## Job
Turn every line of text in the items below into a JSON list of strings, one string per line, with blank lines omitted. Leave the pictures out of the list.

## Records
━━━━━━━━

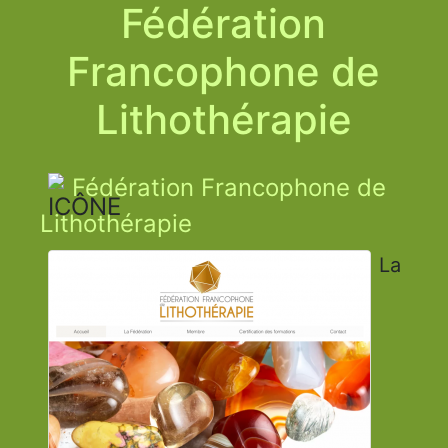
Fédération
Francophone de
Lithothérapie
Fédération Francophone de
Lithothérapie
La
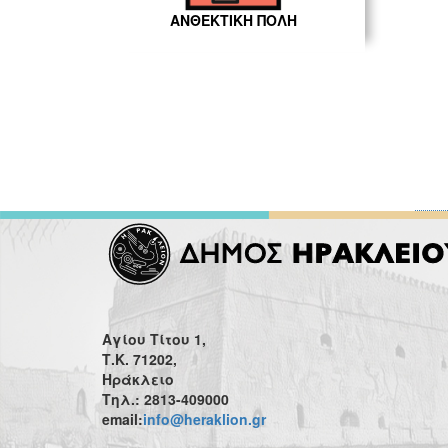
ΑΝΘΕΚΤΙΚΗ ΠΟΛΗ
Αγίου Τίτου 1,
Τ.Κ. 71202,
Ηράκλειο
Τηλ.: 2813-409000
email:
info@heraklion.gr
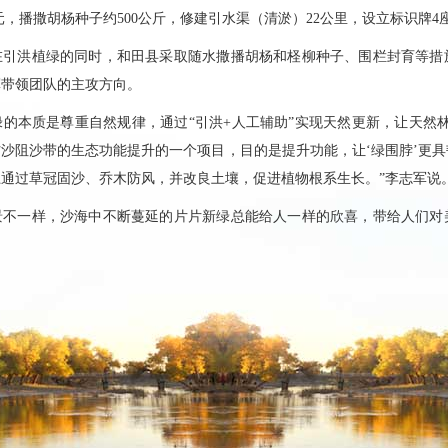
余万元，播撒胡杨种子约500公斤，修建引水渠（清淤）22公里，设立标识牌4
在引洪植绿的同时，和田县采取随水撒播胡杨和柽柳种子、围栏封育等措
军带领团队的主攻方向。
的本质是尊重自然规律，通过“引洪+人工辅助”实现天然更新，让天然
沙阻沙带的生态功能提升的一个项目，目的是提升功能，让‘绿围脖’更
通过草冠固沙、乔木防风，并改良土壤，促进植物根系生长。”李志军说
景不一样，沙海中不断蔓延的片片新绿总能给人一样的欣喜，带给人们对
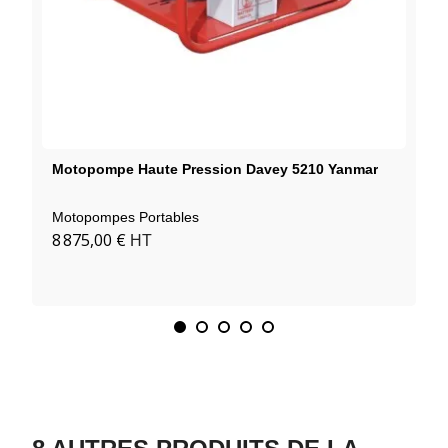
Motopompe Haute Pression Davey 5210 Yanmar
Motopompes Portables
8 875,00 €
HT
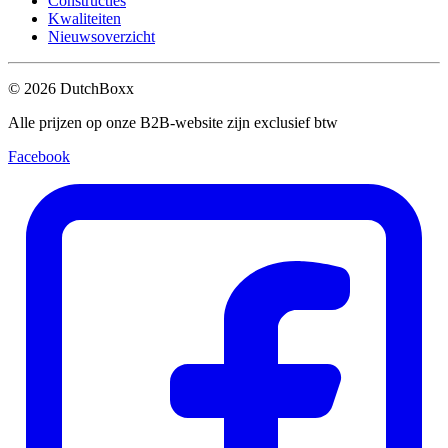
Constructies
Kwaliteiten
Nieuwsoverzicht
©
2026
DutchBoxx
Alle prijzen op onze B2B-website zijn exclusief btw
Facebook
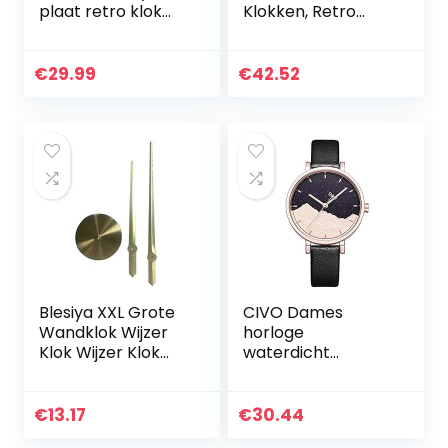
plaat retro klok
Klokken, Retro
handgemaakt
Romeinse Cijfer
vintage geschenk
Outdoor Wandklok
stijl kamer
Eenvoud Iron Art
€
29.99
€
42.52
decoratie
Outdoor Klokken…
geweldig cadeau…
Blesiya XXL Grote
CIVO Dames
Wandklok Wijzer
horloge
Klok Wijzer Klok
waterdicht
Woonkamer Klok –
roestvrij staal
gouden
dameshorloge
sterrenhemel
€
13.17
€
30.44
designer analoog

━━━━━━━━

## Written answer
[
  "Fédération",
  "Francophone de",
  "Lithothérapie",
  "Fédération Francophone de",
  "Lithothérapie",
  "La",
  "ΑΝΘΕΚΤΙΚΗ ΠΟΛΗ",
  "Αγίου Τίτου 1,",
  "Τ.Κ. 71202,",
  "Ηράκλειο",
  "Τηλ.: 2813-409000",
  "email:",
  "info@heraklion.gr",
  "余万元，播撒胡杨种子约500公斤，修建引水渠（清淤）22公里，设立标识牌4",
  "在引洪植绿的同时，和田县采取随水撒播胡杨和柽柳种子、围栏封育等措",
  "军带领团队的主攻方向。",
  "的本质是尊重自然规律，通过“引洪+人工辅助”实现天然更新，让天然",
  "沙阻沙带的生态功能提升的一个项目，目的是提升功能，让‘绿围脖’更",
  "通过草冠固沙、乔木防风，并改良土壤，促进植物根系生长。”李志军说",
  "景不一样，沙海中不断蔓延的片片新绿总能给人一样的欣喜，带给人们对",
  "Motopompe Haute Pression Davey 5210 Yanmar",
  "Motopompes Portables",
  "8 875,00 €",
  "HT",
  "Constructies",
  "Kwaliteiten",
  "Nieuwsoverzicht",
  "©",
  "2026",
  "DutchBoxx",
  "Alle prijzen op onze B2B-website zijn exclusief btw",
  "Facebook",
  "plaat retro klok",
  "Klokken, Retro",
  "handgemaakt",
  "Romeinse Cijfer",
  "vintage geschenk",
  "Outdoor Wandklok",
  "stijl kamer",
  "Eenvoud Iron Art",
  "€",
  "29.99",
  "€",
  "42.52",
  "decoratie",
  "Outdoor Klokken…",
  "geweldig cadeau…",
  "Blesiya XXL Grote",
  "CIVO Dames",
  "Wandklok Wijzer",
  "horloge",
  "Klok Wijzer Klok",
  "waterdicht",
  "Woonkamer Klok –",
  "roestvrij staal",
  "gouden",
  "dameshorloge",
  "sterrenhemel",
  "€",
  "13.17",
  "€",
  "30.44",
  "designer analoog"
]